Exploiting in-network processing for big data management

  • Authors:
  • Lukas Rupprecht

  • Affiliations:
  • Imperial College, London, United Kingdom

  • Venue:
  • Proceedings of the 2013 Sigmod/PODS Ph.D. symposium on PhD symposium
  • Year:
  • 2013

Quantified Score

Hi-index 0.00

Visualization

Abstract

Data processing systems face the task of efficiently storing and processing data at petabyte scale, with the amount set to increase in the future. To meet such a requirement, highly scalable, shared-nothing systems, e.g.
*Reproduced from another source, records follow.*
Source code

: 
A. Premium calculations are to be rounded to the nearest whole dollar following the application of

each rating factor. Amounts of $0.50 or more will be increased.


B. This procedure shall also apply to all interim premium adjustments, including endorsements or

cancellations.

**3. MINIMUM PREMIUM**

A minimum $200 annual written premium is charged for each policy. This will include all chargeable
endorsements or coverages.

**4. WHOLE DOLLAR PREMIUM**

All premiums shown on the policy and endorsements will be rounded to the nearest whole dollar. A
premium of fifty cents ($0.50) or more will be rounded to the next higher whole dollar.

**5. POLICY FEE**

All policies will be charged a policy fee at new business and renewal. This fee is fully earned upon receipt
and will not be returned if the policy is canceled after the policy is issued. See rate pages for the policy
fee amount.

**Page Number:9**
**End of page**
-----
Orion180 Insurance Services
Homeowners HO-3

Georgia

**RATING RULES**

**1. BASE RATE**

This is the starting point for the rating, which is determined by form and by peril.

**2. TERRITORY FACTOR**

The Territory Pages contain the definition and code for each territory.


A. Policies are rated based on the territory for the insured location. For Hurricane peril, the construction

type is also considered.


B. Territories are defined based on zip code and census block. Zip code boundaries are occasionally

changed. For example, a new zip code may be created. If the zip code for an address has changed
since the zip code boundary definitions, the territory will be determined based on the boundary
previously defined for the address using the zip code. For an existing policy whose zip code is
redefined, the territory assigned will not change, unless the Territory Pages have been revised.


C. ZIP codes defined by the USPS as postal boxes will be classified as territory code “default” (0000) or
Google's BigTable [6] or Facebook's Cassandra [14], are built to partition data and process it in parallel on distributed nodes in a cluster. This allows the handling of data at scale but introduces new challenges due to the distribution of data. Running queries involves a high network overhead because data has to be exchanged between cluster nodes and hence, the network becomes a critical part of the system. To avoid the network bottleneck, it is essential for distributed data processing systems (DDPS) to be aware of the network rather than treating it as a black box. We propose in-network processing as a way of achieving network-awareness to decrease bandwidth usage by custom routing, redundancy elimination, and on-path data reduction. Thereby, we can increase the query throughput of a DDPS. The challenges of an in-network processing system range from design issues, such as performance and transparency, to the integration with query optimisation and deployment in data centres. We formulate these challenges as possible research directions and provide a prototype implementation. Our preliminary results suggest that we can significantly improve query throughput in a DDPS by performing partial data reduction within the network.